Le lourd tribut des médias
La réaction de la Fédération internationale des Journalistes (FIJ) ne s’est pas faite attendre. Aidan White, son secrétaire général, a estimé dans un communiqué que tous les tirs visant des journalistes en Irak étaient assimilables à des «crimes de guerre» dont les auteurs devaient être jugés. «Le bombardement d’hôtel où logent des journalistes et le fait de prendre des médias arabes pour cible constituent des faits particulièrement choquants pour une guerre lancée au nom de la démocratie. Ceux qui en sont responsables doivent être traduits en justice». Aidan faisait ainsi référence au bombardement mardi des locaux à Bagdad de la chaîne de télévision satellitaire qatarienne Al-Jazira. Un de ses correspondants dans la capitale irakienne, le Jordanien Tarek Ayoub, a été tué et un autre collaborateur de la chaîne blessé. Al-Jazira a accusé les Etats-Unis d’avoir pris pour cible ses bureaux, rappelant que ses locaux avaient déjà été bombardés dans la ville irakienne de Bassorah voilà quelques jours, tout comme ceux de Kaboul en 2001 lors de la guerre en Afghanistan.

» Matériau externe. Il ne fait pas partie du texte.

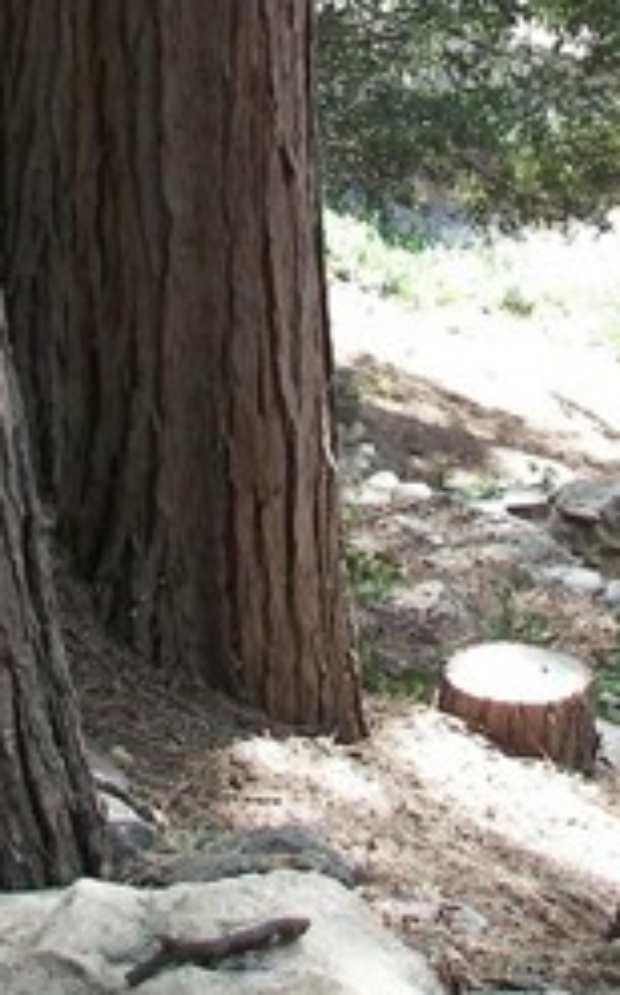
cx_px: 217
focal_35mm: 99
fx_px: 2681
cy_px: 302
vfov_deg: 20.9
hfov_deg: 13.2
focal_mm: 6
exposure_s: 1/100
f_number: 2.8
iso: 50
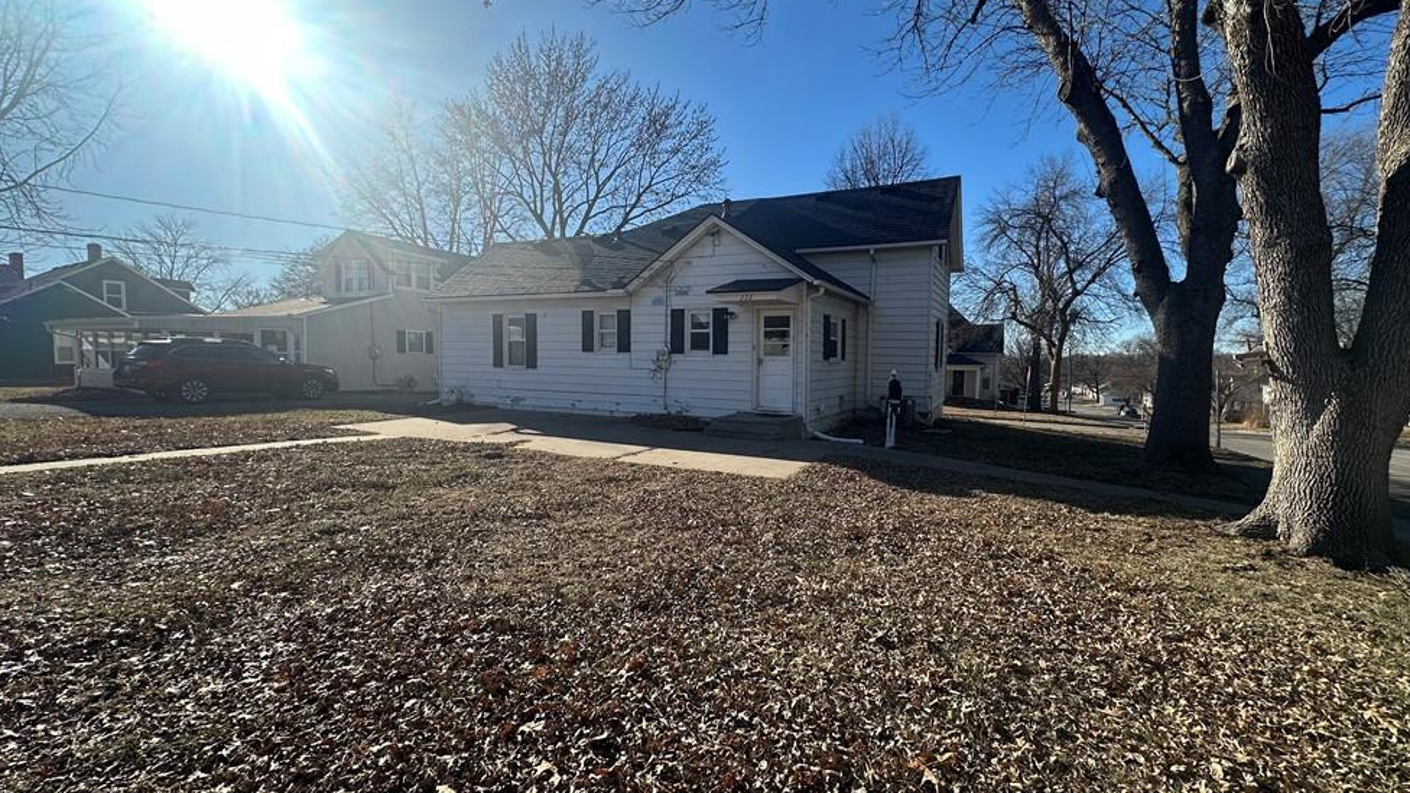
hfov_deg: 99.4
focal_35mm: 16
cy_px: 399
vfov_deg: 67.1
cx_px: 721
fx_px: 598
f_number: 2.2
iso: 40
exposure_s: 1/1383
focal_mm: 2.22
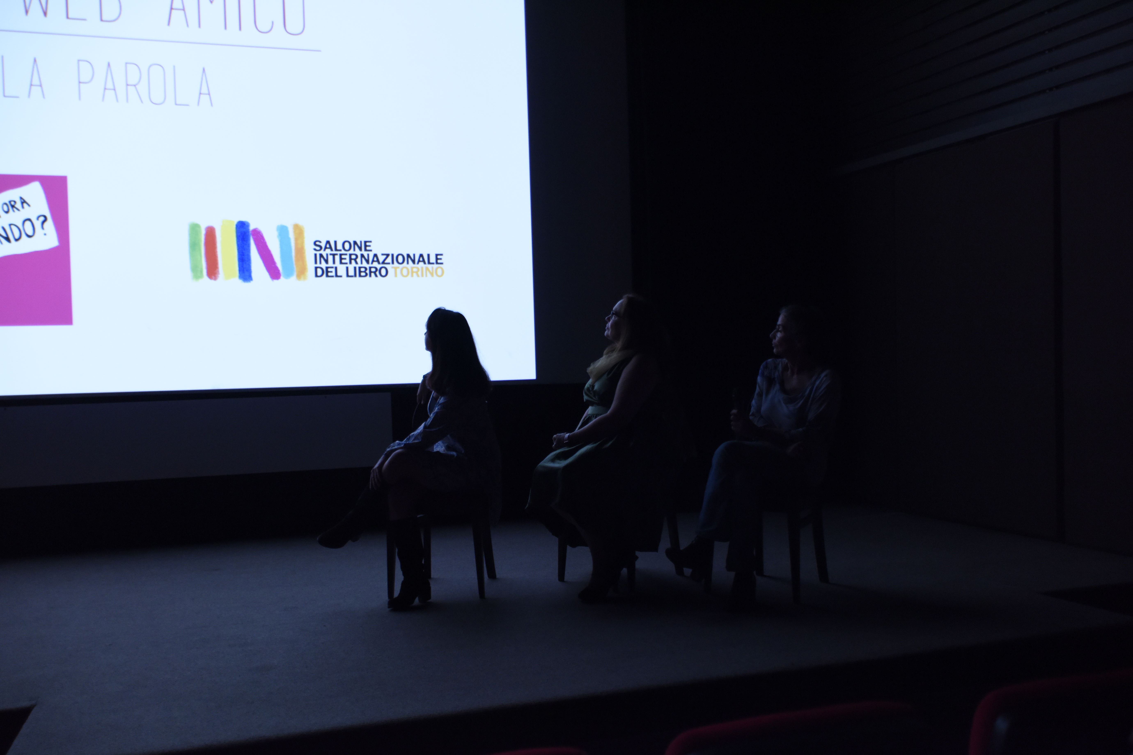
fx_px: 1101
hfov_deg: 54.4
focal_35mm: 35
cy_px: 378
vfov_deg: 37.9
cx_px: 566
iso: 2500
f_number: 4
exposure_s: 1/60
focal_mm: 35
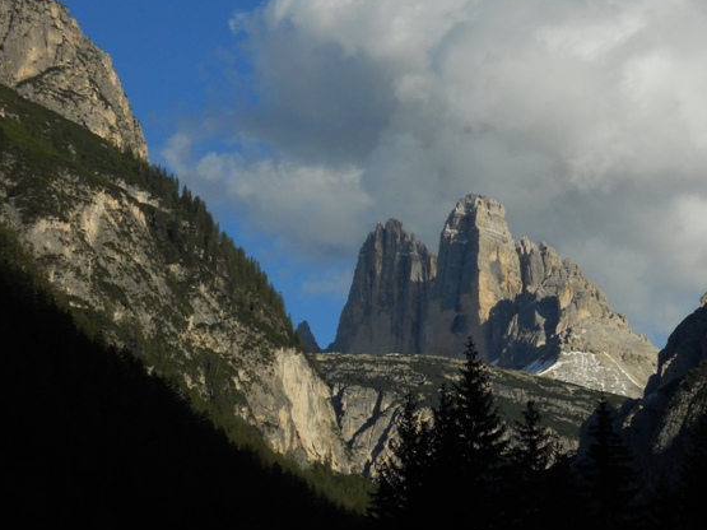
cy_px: 227
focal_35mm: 111
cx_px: 504
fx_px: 2267
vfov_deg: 13.3
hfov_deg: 17.7
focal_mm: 13.9
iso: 80
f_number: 5.9
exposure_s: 1/640
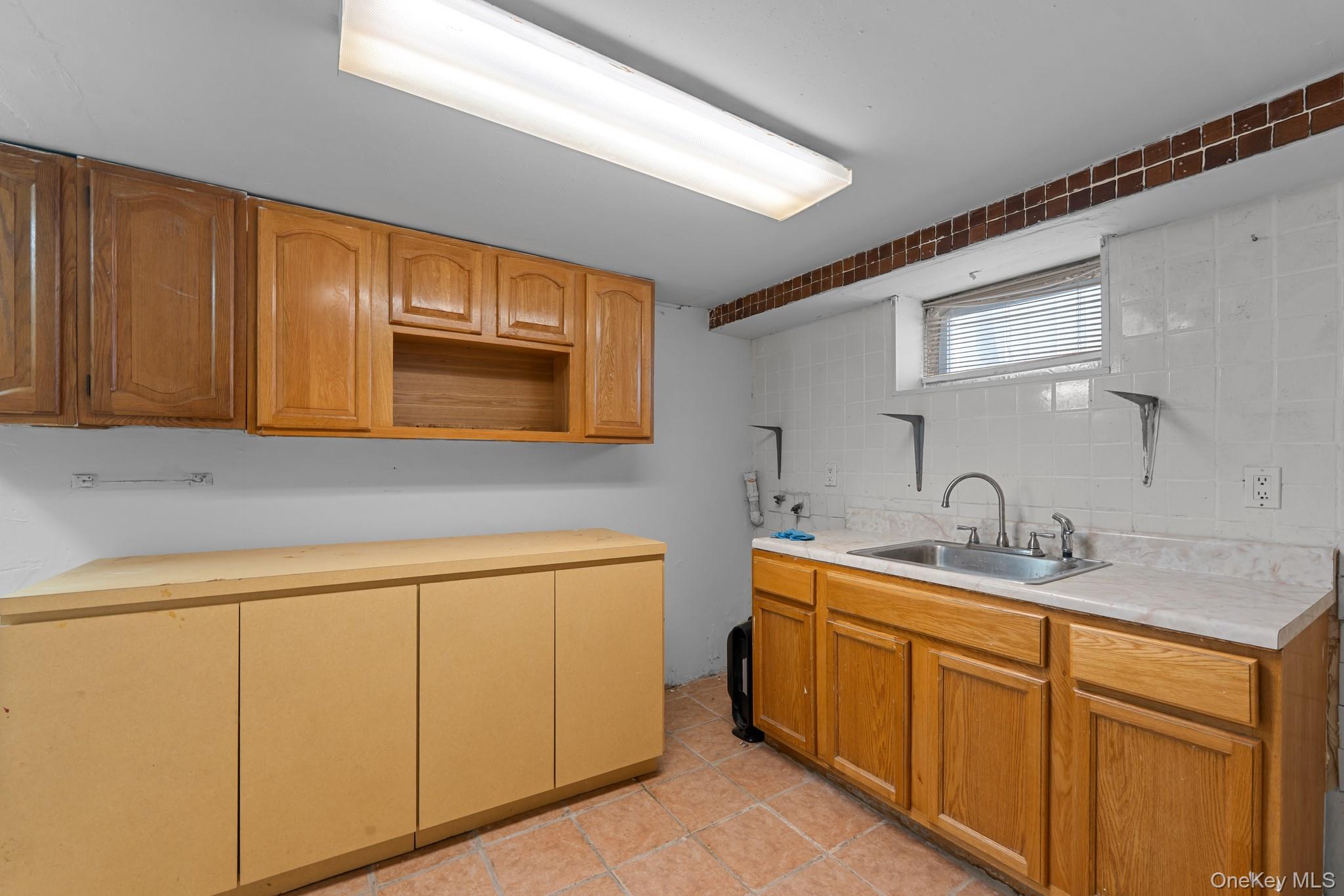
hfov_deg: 104.3
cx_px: 672
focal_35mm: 14
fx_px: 523
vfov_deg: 81.2
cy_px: 448
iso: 200
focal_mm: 14
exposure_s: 1.6
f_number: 10
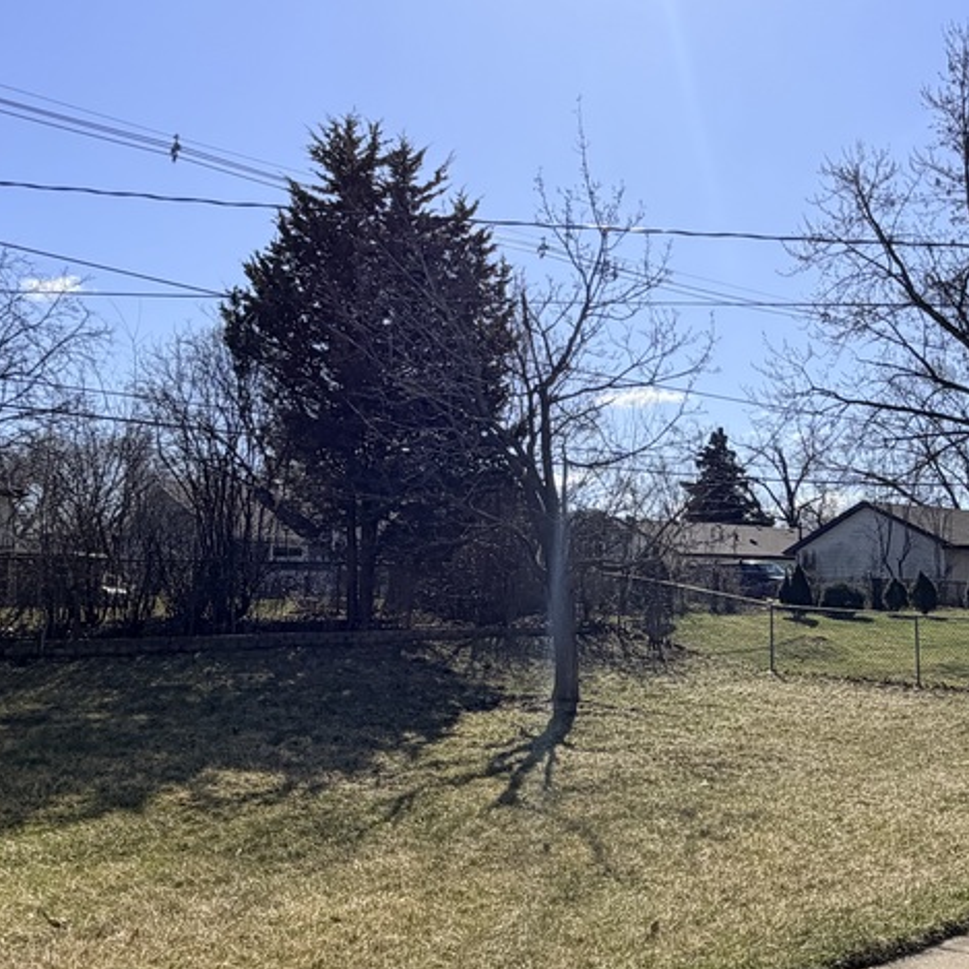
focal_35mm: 38
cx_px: 676
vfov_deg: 43.8
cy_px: 537
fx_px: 1203
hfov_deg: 43.0
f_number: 2.2
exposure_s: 1/1033
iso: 32
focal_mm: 2.22
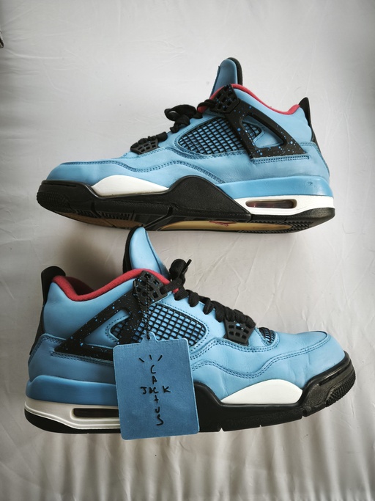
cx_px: 188
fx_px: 332
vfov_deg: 73.9
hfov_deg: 58.9
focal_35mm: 23
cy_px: 250
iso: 800
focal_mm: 5.35
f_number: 1.7
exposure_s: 1/50
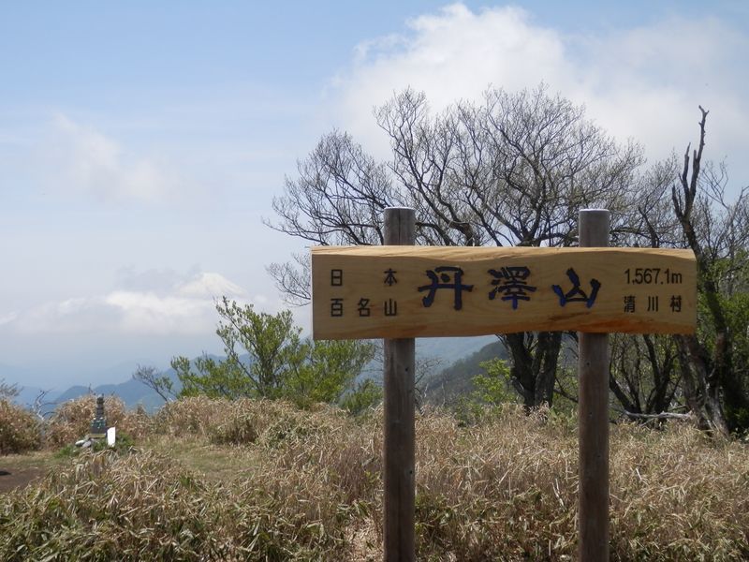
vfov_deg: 36.0
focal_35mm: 40
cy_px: 281
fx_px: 865
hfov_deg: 46.8
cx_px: 374
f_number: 10.4
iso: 80
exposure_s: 1/125
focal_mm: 7.3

L’organisation de défense de la presse Reporters sans frontières (RSF) s’est dite, pour sa part, «atterrée» et «indignée par l’attitude de l’armée américaine dont le comportement n’a cessé de se dégrader vis-à-vis des journalistes, notamment non incorporés, depuis le début de cette guerre». Ce lourd bilan meurtrier a incité l’Union européenne à faire une démarche auprès des Etats-Unis en faveur de la protection des journalistes. Un appel qui intervenait quelques heures avant qu’un correspondant de la télévision satellitaire d’Abou Dhabi ne lance un S.O.S. aux organisations humanitaires et de défense de la presse, pour sauver un groupe de 25 journalistes et techniciens «encerclés» dans le bureau de la chaîne à Bagdad. Le journaliste a affirmé que les bureaux se trouvaient dans une zone «où des missiles et des obus s’abattent de manière incroyable» et a demandé au Comité international de la Croix-Rouge (CICR), d’intervenir d’urgence.
Le nombre de journalistes tués en Irak s’est considérablement alourdi depuis le début de l’offensive militaire lancée contre Bagdad. Lundi, l’Allemand Christian Liebig, qui travaillait pour l’hebdomadaire allemand Focus, et l’Espagnol Julio Anguita Parrado du quotidien El Mundo, ont été tués par un missile irakien près d’un centre d’opération américain installé à quelques kilomètres au sud de Bagdad. Tous deux étaient des journalistes «incorporés» au sein de l’armée américaine et suivaient le déplacement de la 3ème Division américaine d’infanterie. A ce jour, onze journalistes sont décédés en Irak et deux membres de la télévision britannique ITN sont portés disparus depuis plusieurs semaines. Le nombre de journalistes étrangers présents dans la capitale irakienne est évalué à trois cent, un chiffre en augmentation avec l’arrivée des journalistes incorporés dans des unités de la coalition militaire américano-britannique.